Two of the five brigades set to rotate out of Gaza are reservists, some of whom the military said will be demobilized. The remaining three are training brigades, which can be quickly redeployed into battle at need.
Meanwhile, clashes continue across Gaza. In Gaza City’s Shujaiyeh neighborhood, the Israel military said on Monday that its forces raided a command compound used by Hamas and allied group Palestinian Islamic Jihad. In central Gaza, Israel said it killed a mid-ranking officer commanding Hamas’s elite Nukhba fighting force in Deir al-Balah.

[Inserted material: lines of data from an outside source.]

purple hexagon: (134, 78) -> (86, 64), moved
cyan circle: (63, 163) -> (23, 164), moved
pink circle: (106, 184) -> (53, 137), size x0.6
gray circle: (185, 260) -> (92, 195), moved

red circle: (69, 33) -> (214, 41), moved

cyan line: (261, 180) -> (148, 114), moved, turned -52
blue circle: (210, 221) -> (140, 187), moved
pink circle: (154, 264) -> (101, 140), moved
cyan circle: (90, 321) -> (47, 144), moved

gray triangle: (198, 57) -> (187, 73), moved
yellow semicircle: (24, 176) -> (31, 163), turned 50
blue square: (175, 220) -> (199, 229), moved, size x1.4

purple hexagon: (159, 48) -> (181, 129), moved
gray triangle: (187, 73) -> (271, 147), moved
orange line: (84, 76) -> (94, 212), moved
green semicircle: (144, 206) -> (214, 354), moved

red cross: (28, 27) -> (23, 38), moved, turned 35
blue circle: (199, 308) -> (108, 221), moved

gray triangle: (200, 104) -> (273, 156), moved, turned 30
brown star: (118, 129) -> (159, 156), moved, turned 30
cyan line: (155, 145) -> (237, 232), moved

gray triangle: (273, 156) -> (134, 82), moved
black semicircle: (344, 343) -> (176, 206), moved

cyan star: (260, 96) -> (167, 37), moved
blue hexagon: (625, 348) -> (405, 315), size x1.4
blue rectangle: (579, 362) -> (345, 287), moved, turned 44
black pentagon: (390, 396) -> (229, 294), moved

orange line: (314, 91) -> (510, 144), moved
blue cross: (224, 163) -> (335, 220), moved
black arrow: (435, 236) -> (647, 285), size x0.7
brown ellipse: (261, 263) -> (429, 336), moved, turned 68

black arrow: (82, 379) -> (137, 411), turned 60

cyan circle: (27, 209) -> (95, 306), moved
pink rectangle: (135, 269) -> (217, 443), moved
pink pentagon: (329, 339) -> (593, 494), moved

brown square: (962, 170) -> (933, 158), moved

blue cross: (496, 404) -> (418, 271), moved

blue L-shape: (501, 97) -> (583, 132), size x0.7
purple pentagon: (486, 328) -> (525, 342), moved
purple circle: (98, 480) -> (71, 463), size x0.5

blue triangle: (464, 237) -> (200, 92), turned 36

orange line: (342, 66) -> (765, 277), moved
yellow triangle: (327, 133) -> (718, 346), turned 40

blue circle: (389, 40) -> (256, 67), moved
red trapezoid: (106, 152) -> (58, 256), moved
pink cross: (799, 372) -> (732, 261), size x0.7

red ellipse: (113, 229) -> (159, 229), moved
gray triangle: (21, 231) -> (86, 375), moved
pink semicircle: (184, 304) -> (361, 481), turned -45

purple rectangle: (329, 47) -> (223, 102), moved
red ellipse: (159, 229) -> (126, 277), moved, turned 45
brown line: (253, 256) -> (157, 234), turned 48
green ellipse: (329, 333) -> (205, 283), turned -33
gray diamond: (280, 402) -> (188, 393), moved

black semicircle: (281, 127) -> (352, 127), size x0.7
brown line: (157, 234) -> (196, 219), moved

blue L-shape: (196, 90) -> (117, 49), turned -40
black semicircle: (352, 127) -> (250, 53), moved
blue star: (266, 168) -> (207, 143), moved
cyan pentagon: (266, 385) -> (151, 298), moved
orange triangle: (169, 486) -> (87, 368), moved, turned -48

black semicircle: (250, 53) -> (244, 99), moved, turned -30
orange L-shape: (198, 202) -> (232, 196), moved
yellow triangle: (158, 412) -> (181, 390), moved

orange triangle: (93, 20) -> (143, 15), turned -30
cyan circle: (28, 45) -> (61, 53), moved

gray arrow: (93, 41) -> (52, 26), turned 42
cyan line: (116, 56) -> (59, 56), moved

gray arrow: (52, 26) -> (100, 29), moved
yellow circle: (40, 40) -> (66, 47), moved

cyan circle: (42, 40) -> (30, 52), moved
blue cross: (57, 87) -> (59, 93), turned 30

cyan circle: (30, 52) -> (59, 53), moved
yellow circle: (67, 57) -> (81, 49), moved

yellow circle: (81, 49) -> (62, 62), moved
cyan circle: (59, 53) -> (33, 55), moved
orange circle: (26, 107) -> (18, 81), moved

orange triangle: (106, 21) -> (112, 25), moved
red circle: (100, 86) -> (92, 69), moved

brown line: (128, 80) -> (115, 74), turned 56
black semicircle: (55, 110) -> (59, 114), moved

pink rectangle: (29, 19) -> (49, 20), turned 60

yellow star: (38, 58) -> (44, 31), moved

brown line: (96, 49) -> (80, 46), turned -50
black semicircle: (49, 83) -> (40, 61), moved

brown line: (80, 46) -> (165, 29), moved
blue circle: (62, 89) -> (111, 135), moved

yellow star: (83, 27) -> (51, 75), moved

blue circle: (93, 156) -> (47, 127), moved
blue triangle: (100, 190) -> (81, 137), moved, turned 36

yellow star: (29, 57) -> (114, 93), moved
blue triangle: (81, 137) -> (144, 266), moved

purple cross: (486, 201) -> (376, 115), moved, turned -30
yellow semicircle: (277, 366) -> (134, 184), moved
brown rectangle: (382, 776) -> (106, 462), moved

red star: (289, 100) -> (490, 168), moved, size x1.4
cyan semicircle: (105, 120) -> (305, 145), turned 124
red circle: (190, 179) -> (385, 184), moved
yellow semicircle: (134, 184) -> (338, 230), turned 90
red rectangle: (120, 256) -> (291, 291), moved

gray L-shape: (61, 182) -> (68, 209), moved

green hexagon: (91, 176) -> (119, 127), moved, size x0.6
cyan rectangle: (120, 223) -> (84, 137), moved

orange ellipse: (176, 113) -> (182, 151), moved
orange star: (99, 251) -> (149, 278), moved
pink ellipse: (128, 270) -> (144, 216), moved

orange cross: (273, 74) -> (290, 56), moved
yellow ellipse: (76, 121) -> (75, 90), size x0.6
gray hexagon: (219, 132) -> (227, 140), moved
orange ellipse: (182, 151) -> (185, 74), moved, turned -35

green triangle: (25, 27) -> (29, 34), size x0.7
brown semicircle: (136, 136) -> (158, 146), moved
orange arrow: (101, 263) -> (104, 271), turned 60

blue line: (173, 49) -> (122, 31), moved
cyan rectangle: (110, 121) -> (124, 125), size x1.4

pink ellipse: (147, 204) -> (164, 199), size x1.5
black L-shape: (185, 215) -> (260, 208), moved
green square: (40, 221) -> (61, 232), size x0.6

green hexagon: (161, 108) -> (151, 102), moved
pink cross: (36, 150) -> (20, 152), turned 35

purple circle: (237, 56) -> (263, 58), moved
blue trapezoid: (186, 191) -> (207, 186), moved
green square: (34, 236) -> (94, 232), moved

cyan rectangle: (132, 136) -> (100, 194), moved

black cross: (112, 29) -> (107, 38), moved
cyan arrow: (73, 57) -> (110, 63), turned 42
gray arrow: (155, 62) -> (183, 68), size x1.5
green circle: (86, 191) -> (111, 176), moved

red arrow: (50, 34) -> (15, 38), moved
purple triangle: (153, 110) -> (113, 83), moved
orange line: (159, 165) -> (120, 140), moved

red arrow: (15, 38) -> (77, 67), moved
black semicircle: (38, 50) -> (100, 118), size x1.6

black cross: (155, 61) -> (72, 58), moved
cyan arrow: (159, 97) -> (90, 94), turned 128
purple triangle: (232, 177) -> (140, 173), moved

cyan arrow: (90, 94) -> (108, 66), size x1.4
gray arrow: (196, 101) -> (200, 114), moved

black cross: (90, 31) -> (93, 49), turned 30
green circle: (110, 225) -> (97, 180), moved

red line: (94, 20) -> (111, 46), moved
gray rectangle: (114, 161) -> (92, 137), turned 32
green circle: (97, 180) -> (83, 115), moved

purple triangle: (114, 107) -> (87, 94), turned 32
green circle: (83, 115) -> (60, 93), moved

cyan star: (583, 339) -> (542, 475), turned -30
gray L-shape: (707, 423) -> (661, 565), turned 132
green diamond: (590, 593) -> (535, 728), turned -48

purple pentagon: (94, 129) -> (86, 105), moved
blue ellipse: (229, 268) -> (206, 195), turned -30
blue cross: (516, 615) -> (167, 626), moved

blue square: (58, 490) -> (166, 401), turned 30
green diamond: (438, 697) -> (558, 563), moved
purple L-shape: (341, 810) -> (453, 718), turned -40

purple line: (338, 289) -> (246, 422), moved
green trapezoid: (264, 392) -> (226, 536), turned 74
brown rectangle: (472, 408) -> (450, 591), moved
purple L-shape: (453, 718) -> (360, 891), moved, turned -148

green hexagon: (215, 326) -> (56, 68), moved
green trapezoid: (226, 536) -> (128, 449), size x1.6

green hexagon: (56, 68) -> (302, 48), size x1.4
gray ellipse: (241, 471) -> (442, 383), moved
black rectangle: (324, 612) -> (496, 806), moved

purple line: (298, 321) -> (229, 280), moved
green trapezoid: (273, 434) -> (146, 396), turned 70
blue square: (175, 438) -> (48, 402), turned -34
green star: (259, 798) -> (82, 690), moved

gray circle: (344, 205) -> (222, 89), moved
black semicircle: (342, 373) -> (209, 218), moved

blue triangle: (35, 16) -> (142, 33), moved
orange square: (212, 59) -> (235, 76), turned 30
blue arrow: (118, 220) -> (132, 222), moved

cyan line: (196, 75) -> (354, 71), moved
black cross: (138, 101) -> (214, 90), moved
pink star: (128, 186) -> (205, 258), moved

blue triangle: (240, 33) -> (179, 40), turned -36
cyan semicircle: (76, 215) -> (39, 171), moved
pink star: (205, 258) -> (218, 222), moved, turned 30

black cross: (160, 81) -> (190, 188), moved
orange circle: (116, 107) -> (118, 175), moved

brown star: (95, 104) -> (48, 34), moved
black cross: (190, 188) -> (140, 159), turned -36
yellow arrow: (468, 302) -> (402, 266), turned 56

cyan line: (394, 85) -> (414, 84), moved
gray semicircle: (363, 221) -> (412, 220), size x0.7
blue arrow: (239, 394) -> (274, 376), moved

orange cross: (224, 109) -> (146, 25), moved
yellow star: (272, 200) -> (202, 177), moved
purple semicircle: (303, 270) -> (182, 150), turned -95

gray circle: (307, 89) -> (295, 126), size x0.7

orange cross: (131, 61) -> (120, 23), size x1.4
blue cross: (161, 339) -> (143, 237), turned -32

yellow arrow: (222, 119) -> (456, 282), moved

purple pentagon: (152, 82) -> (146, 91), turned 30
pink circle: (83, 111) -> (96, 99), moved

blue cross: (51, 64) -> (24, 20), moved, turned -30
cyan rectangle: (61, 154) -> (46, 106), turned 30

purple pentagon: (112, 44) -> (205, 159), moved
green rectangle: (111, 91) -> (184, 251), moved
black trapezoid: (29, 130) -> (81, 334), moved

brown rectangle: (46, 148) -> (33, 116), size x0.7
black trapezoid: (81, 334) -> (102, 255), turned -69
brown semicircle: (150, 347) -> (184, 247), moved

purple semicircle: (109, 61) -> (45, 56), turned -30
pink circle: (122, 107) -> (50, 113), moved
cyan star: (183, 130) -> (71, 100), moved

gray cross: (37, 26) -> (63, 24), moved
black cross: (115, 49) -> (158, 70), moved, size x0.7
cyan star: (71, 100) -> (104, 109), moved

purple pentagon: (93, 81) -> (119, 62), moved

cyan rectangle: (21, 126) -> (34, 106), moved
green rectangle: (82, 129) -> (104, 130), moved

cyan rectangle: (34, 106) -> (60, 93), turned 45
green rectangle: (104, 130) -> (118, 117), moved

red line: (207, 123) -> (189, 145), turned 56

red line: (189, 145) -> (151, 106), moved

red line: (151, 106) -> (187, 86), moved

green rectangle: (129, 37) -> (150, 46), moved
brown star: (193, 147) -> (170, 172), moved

In addition to operating in Khan Younis, Israeli forces are also on the ground in Khirbat Ikhza’a, a border town that the military said was one of the launch points for Hamas’s Oct. 7 attack.
The U.N. agency for Palestinian refugees said Friday that humanitarian aid deliveries to Gaza are “limited in quantities and riddled with logistical hurdles,” saying Israeli restrictions and airstrikes on the border areas are constraining the flow of aid. The U.N. also said a breakdown in law and order and looting by desperate Gazans was also making it hard to secure convoys.
“There is a countdown to avert famine,” said Juliette Touma, a spokeswoman for the agency. “Much more food needs to get in.”
The Israeli military said it works to facilitate aid into Gaza and blamed logistical bottlenecks created by the U.N. for the delays.
The World Health Organization said that crowded and unsanitary conditions are causing hundreds of thousands of cases of infectious diseases and stomach ailments. Most of Gaza’s hospitals are no longer functioning and those still able to take patients have limited treatment available.